Site information
- Type: hill castle, spur location, motte
- Code: DE-RP
- Condition: burgstall (no above-ground ruins)

Location
- Laach Castle Location within Rhineland-Palatinate Laach Castle Location within Germany
- Coordinates: 50°24′27″N 7°16′45″E﻿ / ﻿50.40753°N 7.27913°E
- Height: 318 m above sea level (NHN)

Site history
- Built: 11th C.

Garrison information
- Occupants: nobility

= Laach Castle (Kruft) =

Laach Castle (Burg Laach), also called the Pfalzgrafen Castle (Pfalzgrafenburg or 'Count Palatine's Castle'), is a levelled Salian spur castle by the Laacher See (Lake Laach) opposite the Abbey of Maria Laach. The castle site lies on the territory of Kruft in the county of Mayen-Koblenz in the German state of Rhineland-Palatinate.

== Location ==
Laach was a motte and bailey castle which stood at a height on a rock spur which, at that time, was a peninsula because the level of the lake was 15 metres higher. It stood above the eastern shore of the lake and was temporarily the seat of the Rhenish
counts Palatine. Count Palatine Henry of Laach from the House of Luxembourg-Gleiberg (died 1095) founded the monastery of Laach (monasterium ad lacum) in 1093. Laach Castle (castellum ad lacum) was demolished in 1112 by the stepson and adoptive son of Count Palatine Siegfried of Ballenstedt at the instigation of the abbey, who wanted to be absolutely safe from interference by the lord of the castle, the Count Palatine. The demolition of the castle was not a great loss for Siegfried, as he had another castle, Rheineck, nearby.

The 170 -metre-long castle was divided into two sections, the oval bailey facing the lake, the elongated one facing the hinterland. A mighty neck ditch terminated the eastern side 'land' side. Two cross ditches between the two castle baileys offered further protection. Stone towers are evidenced from their foundations (three square towers with 4.5 metre (2) or 8 metre-long sides). The remaining buildings were probably made of wood.

At the beginning of the 16th century only a few remains of the castle were still visible.
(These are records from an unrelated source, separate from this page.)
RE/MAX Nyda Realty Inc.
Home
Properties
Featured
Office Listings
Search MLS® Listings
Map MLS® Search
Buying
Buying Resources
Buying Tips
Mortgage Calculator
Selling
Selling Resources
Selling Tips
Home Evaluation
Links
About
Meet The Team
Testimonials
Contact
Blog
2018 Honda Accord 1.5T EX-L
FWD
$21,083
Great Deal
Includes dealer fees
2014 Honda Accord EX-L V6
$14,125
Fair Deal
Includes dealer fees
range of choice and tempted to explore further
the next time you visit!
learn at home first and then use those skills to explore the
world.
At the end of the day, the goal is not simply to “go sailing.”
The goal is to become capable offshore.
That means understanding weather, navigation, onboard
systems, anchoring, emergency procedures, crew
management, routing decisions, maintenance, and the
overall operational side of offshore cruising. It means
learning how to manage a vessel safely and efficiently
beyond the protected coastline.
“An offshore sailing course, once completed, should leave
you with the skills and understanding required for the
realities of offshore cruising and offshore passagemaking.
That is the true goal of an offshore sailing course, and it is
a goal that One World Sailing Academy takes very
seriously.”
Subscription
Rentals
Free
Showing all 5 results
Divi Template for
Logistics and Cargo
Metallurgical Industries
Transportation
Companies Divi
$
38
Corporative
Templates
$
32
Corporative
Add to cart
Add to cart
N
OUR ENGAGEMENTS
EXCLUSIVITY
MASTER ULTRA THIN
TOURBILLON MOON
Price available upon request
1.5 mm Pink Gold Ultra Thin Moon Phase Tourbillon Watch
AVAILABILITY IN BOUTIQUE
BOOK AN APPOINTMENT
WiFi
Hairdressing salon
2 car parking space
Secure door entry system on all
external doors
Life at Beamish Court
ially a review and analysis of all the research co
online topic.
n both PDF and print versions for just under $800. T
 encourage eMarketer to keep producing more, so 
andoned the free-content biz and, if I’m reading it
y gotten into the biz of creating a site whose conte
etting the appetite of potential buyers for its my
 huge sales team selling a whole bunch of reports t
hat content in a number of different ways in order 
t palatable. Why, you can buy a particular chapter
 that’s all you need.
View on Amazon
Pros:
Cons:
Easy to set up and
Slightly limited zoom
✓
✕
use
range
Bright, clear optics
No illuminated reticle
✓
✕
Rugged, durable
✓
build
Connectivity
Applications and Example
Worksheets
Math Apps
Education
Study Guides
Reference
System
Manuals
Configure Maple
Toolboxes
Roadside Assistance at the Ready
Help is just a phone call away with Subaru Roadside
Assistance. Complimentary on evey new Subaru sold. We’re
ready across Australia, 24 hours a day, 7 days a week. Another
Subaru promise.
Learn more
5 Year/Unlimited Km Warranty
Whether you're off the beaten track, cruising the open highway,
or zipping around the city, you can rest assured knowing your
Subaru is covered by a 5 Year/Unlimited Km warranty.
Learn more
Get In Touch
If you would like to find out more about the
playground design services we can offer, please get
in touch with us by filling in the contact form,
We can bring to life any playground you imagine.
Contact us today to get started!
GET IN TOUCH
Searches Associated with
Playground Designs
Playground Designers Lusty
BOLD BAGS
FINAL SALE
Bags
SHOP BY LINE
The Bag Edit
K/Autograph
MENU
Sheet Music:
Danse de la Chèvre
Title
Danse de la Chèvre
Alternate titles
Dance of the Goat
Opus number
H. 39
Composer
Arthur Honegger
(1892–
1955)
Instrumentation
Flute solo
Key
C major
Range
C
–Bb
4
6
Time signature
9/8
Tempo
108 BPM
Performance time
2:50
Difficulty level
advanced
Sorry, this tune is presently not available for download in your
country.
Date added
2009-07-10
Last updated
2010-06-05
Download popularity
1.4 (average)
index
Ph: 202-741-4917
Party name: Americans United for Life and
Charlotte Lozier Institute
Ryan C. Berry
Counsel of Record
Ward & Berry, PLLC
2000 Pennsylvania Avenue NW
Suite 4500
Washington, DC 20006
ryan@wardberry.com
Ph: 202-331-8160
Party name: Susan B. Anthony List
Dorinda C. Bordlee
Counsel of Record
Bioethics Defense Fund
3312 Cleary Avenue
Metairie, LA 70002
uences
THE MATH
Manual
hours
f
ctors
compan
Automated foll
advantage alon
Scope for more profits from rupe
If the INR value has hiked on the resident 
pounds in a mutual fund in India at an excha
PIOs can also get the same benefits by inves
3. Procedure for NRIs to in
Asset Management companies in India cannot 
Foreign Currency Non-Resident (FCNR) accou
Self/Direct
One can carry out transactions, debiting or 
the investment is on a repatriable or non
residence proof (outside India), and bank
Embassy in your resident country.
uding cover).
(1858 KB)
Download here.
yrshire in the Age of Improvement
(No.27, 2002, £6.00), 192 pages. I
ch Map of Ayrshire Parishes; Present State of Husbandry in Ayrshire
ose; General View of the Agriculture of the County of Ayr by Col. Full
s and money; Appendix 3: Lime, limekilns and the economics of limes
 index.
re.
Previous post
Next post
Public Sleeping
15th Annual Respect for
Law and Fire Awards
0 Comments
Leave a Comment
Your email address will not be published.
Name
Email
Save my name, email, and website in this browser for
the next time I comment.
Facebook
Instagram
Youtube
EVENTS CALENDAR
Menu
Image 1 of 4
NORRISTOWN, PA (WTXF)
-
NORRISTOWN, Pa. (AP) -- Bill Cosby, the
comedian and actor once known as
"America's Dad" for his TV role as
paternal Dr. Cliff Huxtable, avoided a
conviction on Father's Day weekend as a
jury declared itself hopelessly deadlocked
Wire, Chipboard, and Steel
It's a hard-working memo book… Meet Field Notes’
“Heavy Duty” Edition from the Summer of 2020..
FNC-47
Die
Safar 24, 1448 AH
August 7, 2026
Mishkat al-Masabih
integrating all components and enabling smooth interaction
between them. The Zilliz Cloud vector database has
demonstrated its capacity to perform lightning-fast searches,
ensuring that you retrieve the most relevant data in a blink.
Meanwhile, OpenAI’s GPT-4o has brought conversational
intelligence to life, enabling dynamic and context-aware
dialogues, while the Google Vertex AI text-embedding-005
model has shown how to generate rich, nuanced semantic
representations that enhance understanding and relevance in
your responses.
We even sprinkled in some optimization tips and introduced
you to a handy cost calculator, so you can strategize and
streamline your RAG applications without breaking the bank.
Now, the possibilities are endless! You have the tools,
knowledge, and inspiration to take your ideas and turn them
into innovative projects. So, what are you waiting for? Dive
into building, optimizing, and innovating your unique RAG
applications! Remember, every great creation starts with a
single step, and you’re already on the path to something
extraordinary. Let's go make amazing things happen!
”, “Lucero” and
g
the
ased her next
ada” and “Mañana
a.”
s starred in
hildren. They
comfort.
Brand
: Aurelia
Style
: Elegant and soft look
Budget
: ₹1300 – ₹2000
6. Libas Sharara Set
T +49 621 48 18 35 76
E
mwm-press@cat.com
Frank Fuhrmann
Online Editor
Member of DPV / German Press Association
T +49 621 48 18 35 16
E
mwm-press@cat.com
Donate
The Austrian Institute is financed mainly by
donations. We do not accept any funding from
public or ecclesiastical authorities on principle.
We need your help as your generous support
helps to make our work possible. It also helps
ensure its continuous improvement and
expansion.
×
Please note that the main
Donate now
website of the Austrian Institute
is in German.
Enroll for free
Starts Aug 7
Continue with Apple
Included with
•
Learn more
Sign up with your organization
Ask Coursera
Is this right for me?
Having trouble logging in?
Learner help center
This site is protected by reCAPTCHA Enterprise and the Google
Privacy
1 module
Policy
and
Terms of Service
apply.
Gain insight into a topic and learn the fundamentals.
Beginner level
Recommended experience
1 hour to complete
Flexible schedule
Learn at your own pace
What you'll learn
Today, only few traces and the names of the fields "Laacher Burg" and "Alte Burg" indicate its existence.

== Remains of Roman buildings ==
During an excavation in 1935, Roman bricks were found by Mayen excavator, Josef Kramer, on the summit of the hill spur. Further remnants of brick were discovered in the 1980s near the lava quarry pit in Hangschutt. These finds suggest that there were originally Roman buildings in the area of the castle. Due to its strategic location and its proximity (approx. 200 metres) to a Roman farmstead in the great Roß valley, Gerd Otto interprets these finds as remains of a defensive structure or refuge fort from late Roman times. Siegfried of Ballenstedt's demolition of the castle also now appeared in a new light. Perhaps the remains of a pagan fort within sight of their monastery caused the monks a certain unease.

== Literature ==
- Horst Wolfgang Böhme (ed.): Burgen der Salierzeit. 2 volumes. Thorbecke, Sigmaringen, 1991, ISBN 3-7995-4134-9.